Rapid transition to online and hybrid class model confirmed the school’s effort to innovate in teaching and research in an increasingly challenging environment.
In 2020, students around the world had studies negatively impacted by the Covid-19 pandemic. According to UNESCO, the United Nations Educational, Scientific and Cultural Organization, more than 90% of the world’s student population had to leave their classrooms, being forced to adapt to new learning models.
At the beginning of the pandemic, Insper closely followed the growth in the number of Covid-19 cases in Europe and the consequent transition of universities to the remote model. The European example led the school board to call an emergency meeting and draw up an action plan for the transition to the distance learning model. The entire transition experience was shared in a Contingency for Schools Program webinar.
Many of the technological and digital transformations that took place were already being studied for long-term plans. For Professor Irineu Gianesi, Director of Academic Affairs at Insper, the process that had already been stared gained speed. “Higher Education was already changing before the pandemic, and it will definitely continue to change. Teaching, simply and solely, will no longer be the focus of HEIs, at least those that want to remain relevant in the future.”
Porfessor Paulo Furquim, director of Teaching and Learning at Insper, says that this experience broke some taboos regarding the use of digital tools for learning. “Even after the end of the pandemic, when face-to-face meetings will resume, we expect that several of these resources will be used as a complement to in-person activities.”
Teaching and learning
The great challenge of the Covid-19 pandemic for Education Institutions was to maintain the high technical and teaching quality of the courses and programs in an environment full of unknown situations. In addition to transforming in-person classes into online classes, Insper implemented innovations to deepen its transition to the digital world.
Among these innovations are the new teaching formats, which include the partnership signed with the Emeritus Institute of Management to launch asynchronous online courses in Executive Education. “The biggest change was, without the slightest doubt, the use of pedagogical tools and techniques suitable for online teaching, in synchronous and asynchronous modalities”, Professor Furquim says.
For him, there is a secondary effect that was also fundamental: the use of learning-oriented algorithms. “This enables the creation of teaching material with interaction and instant feedback for memorization and reinforcement of basic concepts, in addition to the development of more complex skills.”
However, the transformation experienced at our School went beyond the tools to keep teaching and learning fully operational. In Professor Gianesi’s view, technology showed its potential during this period, but it was also necessary to use different means and teaching-learning strategies depending on the desired competences. “This has been a mistake for many professors and institutions to emphasize the means much more than the result, which must always be the students’ learning”, he says.

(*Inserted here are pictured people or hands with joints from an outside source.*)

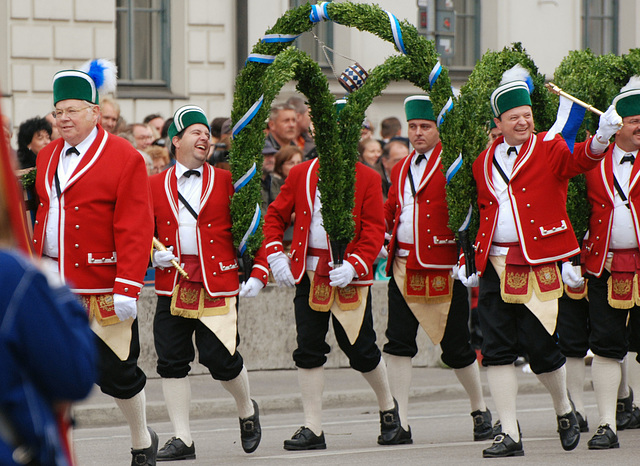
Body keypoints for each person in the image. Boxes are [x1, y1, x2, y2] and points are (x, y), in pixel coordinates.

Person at [461, 64, 614, 458]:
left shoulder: (548, 147)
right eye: (514, 118)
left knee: (542, 348)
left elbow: (578, 162)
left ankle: (563, 407)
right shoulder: (483, 160)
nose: (523, 122)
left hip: (538, 259)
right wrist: (471, 258)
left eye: (527, 116)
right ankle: (509, 431)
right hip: (495, 262)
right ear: (498, 123)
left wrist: (601, 137)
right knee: (495, 349)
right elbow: (483, 211)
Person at [32, 61, 158, 465]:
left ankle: (141, 439)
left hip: (103, 281)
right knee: (49, 368)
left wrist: (128, 285)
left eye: (71, 110)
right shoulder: (47, 155)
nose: (63, 119)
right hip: (53, 281)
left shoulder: (124, 156)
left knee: (117, 373)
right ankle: (56, 451)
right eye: (58, 112)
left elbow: (136, 225)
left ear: (93, 110)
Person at [258, 100, 401, 450]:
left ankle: (388, 409)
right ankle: (313, 426)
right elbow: (275, 215)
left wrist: (355, 264)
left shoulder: (365, 176)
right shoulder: (301, 173)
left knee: (362, 351)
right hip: (309, 274)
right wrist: (276, 254)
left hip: (348, 274)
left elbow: (372, 230)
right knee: (308, 349)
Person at [149, 105, 267, 460]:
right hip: (173, 283)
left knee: (221, 359)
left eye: (207, 133)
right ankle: (182, 438)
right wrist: (149, 256)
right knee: (171, 361)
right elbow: (139, 232)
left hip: (218, 280)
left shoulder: (230, 181)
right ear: (176, 141)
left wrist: (259, 271)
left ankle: (247, 409)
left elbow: (254, 230)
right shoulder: (153, 185)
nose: (204, 138)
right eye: (195, 132)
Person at [382, 95, 493, 445]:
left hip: (444, 266)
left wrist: (467, 256)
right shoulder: (399, 168)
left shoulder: (456, 162)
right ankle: (399, 420)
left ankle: (479, 409)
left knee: (457, 347)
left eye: (425, 127)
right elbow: (392, 208)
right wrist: (383, 234)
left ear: (438, 128)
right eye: (413, 126)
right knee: (398, 344)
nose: (417, 133)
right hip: (403, 266)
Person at [581, 76, 640, 449]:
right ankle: (607, 423)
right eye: (636, 121)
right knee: (604, 345)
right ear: (619, 124)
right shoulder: (590, 162)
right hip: (604, 265)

For the Academic Affairs director, there was a very positive leap in the quality of the teaching capacity of the faculty, especially in the professors who achieved a good result. “If institutions know how to take advantage, this leap will generate improvement in teaching when we return to the classroom, certainly using more technology to help students acquire and develop new skills”.

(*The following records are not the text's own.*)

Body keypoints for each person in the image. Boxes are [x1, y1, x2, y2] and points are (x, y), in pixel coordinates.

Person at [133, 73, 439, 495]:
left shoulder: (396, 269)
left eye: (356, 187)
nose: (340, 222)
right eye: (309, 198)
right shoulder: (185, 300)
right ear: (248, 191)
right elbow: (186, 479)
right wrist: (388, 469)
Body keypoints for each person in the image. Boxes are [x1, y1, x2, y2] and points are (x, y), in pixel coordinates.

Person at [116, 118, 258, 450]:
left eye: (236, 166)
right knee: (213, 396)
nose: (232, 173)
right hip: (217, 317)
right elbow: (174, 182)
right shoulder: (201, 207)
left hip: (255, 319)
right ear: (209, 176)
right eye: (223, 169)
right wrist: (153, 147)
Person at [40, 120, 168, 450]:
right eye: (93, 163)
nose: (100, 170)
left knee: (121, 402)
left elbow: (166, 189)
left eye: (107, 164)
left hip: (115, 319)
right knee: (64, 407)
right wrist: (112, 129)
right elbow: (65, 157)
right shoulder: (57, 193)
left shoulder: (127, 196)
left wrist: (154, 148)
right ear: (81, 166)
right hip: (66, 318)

The digitization process also benefits academic research produced within Insper. This evolution was already gaining strength over the past few years, with the investment in data analysis.
For Paulo Furquim, the digitization of information is a broad phenomenon that has gained strength in recent years and has immensely affected research. With the expansion of data available for investigations, as well as the capacity to process these data, research that was unimaginable 10 or 15 years ago is now incorporated into the researchers’ repertoire.

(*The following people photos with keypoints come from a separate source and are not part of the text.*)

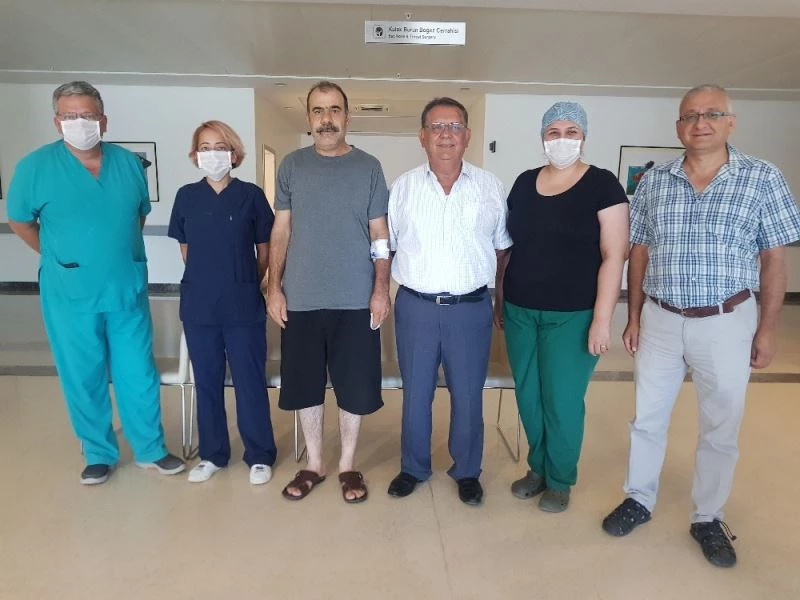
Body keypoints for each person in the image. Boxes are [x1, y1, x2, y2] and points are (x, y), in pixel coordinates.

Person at [601, 84, 800, 567]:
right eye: (690, 116)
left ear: (731, 122)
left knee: (721, 424)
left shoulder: (762, 178)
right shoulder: (655, 181)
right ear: (678, 127)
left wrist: (767, 328)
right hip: (661, 318)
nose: (700, 123)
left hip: (727, 321)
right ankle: (639, 498)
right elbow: (639, 251)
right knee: (647, 418)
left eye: (711, 114)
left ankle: (708, 517)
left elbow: (774, 260)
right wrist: (634, 315)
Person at [6, 81, 185, 484]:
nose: (79, 122)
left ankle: (151, 449)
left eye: (87, 115)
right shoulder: (35, 168)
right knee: (82, 374)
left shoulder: (128, 164)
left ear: (103, 120)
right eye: (70, 116)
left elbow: (137, 215)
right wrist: (56, 256)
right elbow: (19, 221)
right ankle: (99, 452)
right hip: (70, 292)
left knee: (138, 373)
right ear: (57, 122)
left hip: (125, 287)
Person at [495, 101, 629, 512]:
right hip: (520, 310)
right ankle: (537, 468)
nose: (562, 140)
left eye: (571, 132)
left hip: (573, 316)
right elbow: (507, 248)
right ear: (542, 138)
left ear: (584, 137)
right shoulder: (524, 183)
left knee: (562, 400)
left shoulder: (603, 185)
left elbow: (614, 255)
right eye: (553, 132)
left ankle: (560, 478)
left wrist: (602, 320)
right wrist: (500, 297)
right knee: (529, 397)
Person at [267, 81, 390, 504]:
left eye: (334, 110)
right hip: (301, 298)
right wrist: (274, 287)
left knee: (354, 387)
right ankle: (315, 464)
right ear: (308, 118)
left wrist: (380, 288)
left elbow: (380, 234)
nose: (326, 119)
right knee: (305, 385)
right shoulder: (292, 166)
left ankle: (348, 465)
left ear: (347, 117)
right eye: (318, 111)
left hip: (355, 299)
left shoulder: (368, 167)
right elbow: (280, 230)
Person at [386, 97, 513, 506]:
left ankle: (467, 471)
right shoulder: (402, 188)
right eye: (437, 127)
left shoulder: (490, 187)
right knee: (416, 394)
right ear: (422, 136)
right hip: (416, 308)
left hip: (470, 309)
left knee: (469, 394)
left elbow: (503, 250)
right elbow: (386, 247)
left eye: (454, 127)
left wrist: (499, 301)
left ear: (468, 136)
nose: (446, 135)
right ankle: (413, 467)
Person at [168, 120, 278, 485]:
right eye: (205, 147)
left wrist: (244, 280)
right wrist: (210, 277)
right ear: (195, 154)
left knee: (249, 381)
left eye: (220, 147)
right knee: (207, 381)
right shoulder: (186, 196)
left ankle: (259, 454)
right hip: (199, 305)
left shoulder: (251, 196)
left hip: (242, 304)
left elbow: (264, 251)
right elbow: (187, 250)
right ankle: (213, 454)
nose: (212, 154)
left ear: (233, 154)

This scenario does not have its growth related solely to the pandemic. It is the result of a trend that has grown over the years. “The pandemic had little effect on the relationship between digitization and research, which was already well developed and on a path of deepening”, Furquim says. “I see even greater growth in the use of data science, programming and large databases, but I would not link that growth to the pandemic.”
Scanning in other environments
Insper also invested in ways to digitalize its back office, enabling this sector to maintain its operation throughout the pandemic. “This experience broke some taboos regarding the adaptation to digital tools”, says Furquim. On the administrative side, according to him, greater use of remote meetings in specific situations is also expected and, for some functions, a home-office composition with face-to-face activities.
Another important measure implemented was the transformation of the Undergraduate program entry exam into an online exam, also followed and supervised by artificial intelligence to ensure the reliability of the process.